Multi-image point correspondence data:
· · ·

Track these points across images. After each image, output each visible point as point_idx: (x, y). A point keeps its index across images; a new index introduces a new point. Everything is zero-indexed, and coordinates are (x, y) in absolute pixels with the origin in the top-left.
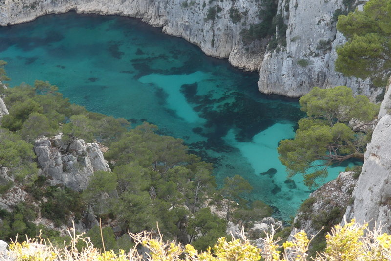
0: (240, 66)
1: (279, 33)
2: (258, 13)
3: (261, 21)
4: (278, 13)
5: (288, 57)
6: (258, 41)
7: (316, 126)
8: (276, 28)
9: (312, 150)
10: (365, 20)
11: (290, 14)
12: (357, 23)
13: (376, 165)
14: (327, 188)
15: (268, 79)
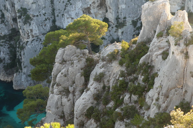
0: (5, 80)
1: (19, 65)
2: (9, 58)
3: (11, 61)
4: (17, 57)
5: (24, 74)
6: (11, 69)
7: (30, 102)
8: (17, 63)
9: (29, 111)
10: (40, 59)
11: (22, 57)
12: (37, 60)
13: (50, 114)
14: (37, 125)
15: (17, 84)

· · ·

▶ GOAL OF THE EXERCISE
Copy the listing from its start up to and including the line with "9: (312, 150)", switching "top-left" to "upper-left" and leaving everything else unchanged. Leave the picture markers out of your copy.

▶ OUTPUT FOR THIS EXERCISE
Track these points across images. After each image, output each visible point as point_idx: (x, y). A point keeps its index across images; a new index introduces a new point. Everything is zero-indexed, and coordinates are (x, y) in absolute pixels with the origin in the upper-left.
0: (240, 66)
1: (279, 33)
2: (258, 13)
3: (261, 21)
4: (278, 13)
5: (288, 57)
6: (258, 41)
7: (316, 126)
8: (276, 28)
9: (312, 150)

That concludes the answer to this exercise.